Just Mercy, the new film directed by Daniel David Cretton and starring Michael Jordan and Jamie Foxx, is a compelling depiction of the early career of Bryan Stephenson, a Harvard-trained lawyer who came to Alabama in the late 80s and created the  Equal Justice Initiative (EJI), an organization dedicated to challenging racial and economic injustice.

The film, rather than spend a lot of time on the founding of the EJI, chooses to focus on a specific case handled by Stephenson, the wrongful conviction of Walter McMillian, a black man who is on death row based on false eyewitness accounts.

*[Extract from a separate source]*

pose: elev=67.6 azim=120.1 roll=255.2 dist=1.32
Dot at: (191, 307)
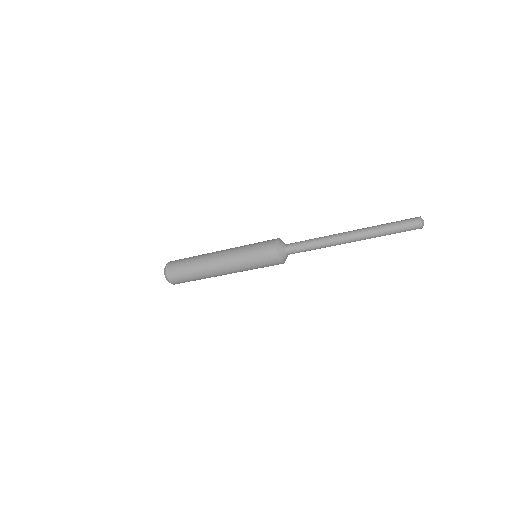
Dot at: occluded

Just Mercy is very well done and the filmmakers decision to focus on the McMillian case allows them to vividly demonstrate the harshness of the court system and the unfairness of the death penalty as it was applied to minorities; a segment devoted to the electrocution of a prisoner is almost impossible to watch and provides, for this reviewer, the single greatest argument against the death penalty ever put on film.

Cretton is not an imaginative director – his shots are mostly static and straightforward – but his style fits the story effectively; my only regret is that I think some of the characterizations could’ve used a bit more nuance.

The acting is very good across-the-board – Foxx stands out as McMillian and, in the small but pivotal role of the witness whose false testimony help convict McMillian, Tim Blake Nelson is excellent.

Jordan is effective as Stephenson, though he tends to underplay the role and I would have liked to see a bit more fire and anger; he really comes alive in a front porch confrontation with the DA and I wish there had been more of that.

Just Mercy tells an important and relevant story and tells  it well; I give it six out of my seven run-on sentences.